I modelli che si potranno provare a Italian Bike Festival incarnano al meglio la filosofia del marchio Aurum, un brand che punta a combinare design, innovazione e performance. La nuova Magma è la bici da strada che unisce rigidità e leggerezza, pensata per chi cerca il massimo in termini di velocità e reattività. Essentia rappresenta invece una sintesi di eleganza e performance, perfetta per chi ama pedalare a lungo mantenendo un comfort ottimale. Infine, la Manto: una gravel bike ideale per chi desidera affrontare terreni più impegnativi senza rinunciare alla qualità di una bici da corsa. 

Durante l’evento si avrà la possibilità di testare ciascuno di questi tre modelli su un percorso studiato appositamente per mettere alla prova le loro specifiche capacità, potendo così verificare direttamente la qualità dei materiali, la precisione dei componenti e la comodità in sella… così da trovare il modello che meglio si adatta alle esigenze più personali.

Alberto Contador, “motore” del progetto Aurum
Alberto Contador, “motore” del progetto Aurum

Un incontro con Ivan Basso

Un altro motivo per cui vale la pena visitare lo stand Aurum all’Italian Bike Festival è la presenza, nella giornata di sabato, di Ivan Basso. L’ex campione varesino, che insieme ad Alberto Contador è il fondatore del progetto Aurum, sarà presente per raccontare la nascita e lo sviluppo del marchio, oltre a presentare le bici delle quali ha seguito da vicino (meglio… “in sella” pedalandoci…) l’evoluzione. Per gli appassionati, sarà un’opportunità imperdibile non solo per conoscere uno dei più grandi campioni del ciclismo italiano, ma anche per ottenere un autografo e, perché no, poter pedalare insieme a lui.

### Compito 1
Rispondi a queste domande sul testo delle bici Aurum.
(a) Quale dei modelli è una gravel bike?
(b) In quale giornata Ivan Basso sarà presente allo stand Aurum?
(c) Chi ha fondato il progetto Aurum insieme a Ivan Basso?
Il testo e i record sono materiali indipendenti l'uno dall'altro.

Dati di corrispondenza dei punti chiave:
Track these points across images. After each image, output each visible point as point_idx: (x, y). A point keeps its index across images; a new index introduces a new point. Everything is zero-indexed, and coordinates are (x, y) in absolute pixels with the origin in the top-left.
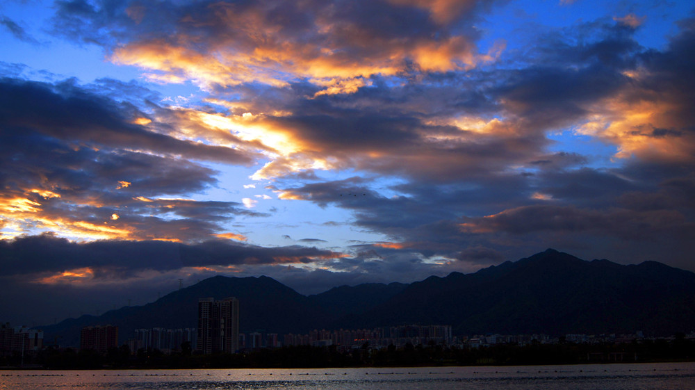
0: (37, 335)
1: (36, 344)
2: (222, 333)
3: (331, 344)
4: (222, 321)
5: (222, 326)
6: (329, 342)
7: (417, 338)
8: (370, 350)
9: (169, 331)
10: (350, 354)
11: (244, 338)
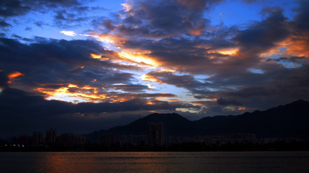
0: (83, 138)
1: (83, 142)
2: (157, 137)
3: (203, 141)
4: (157, 132)
5: (157, 134)
6: (202, 141)
7: (240, 139)
8: (220, 144)
9: (135, 136)
10: (212, 146)
11: (166, 139)
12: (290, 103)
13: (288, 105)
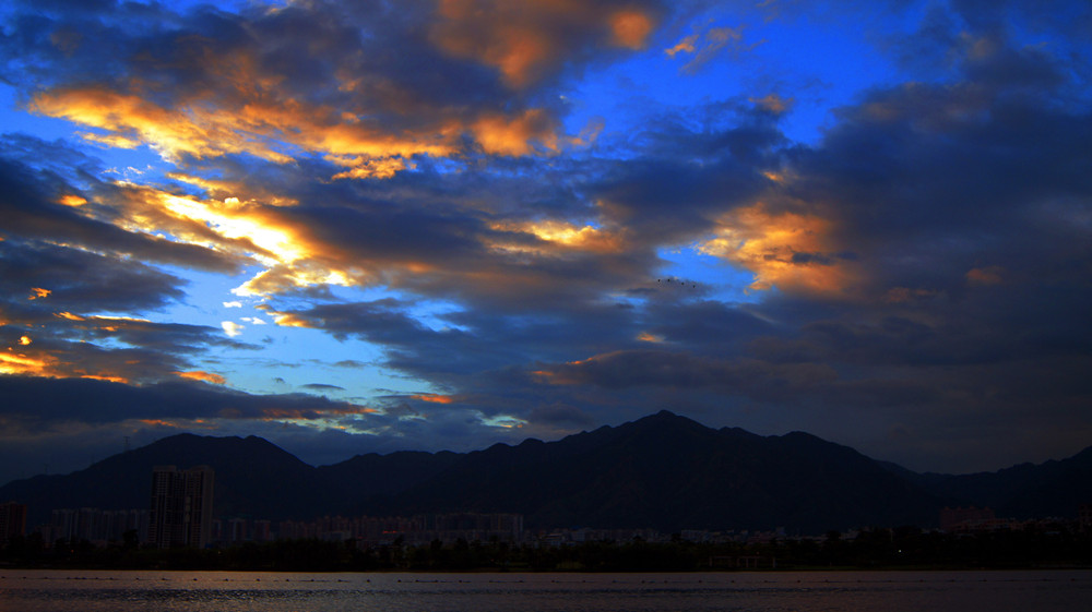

### Compito 2
Raccogli tutte le righe dei record in cui compare la stringa "these".

### Risposta 1
(a) La Manto.
(b) Sabato.
(c) Alberto Contador.

### Risposta 2
Track these points across images. After each image, output each visible point as point_idx: (x, y). A point keeps its index across images; a new index introduces a new point. Everything is zero-indexed, and coordinates are (x, y) in absolute pixels with the origin in the top-left.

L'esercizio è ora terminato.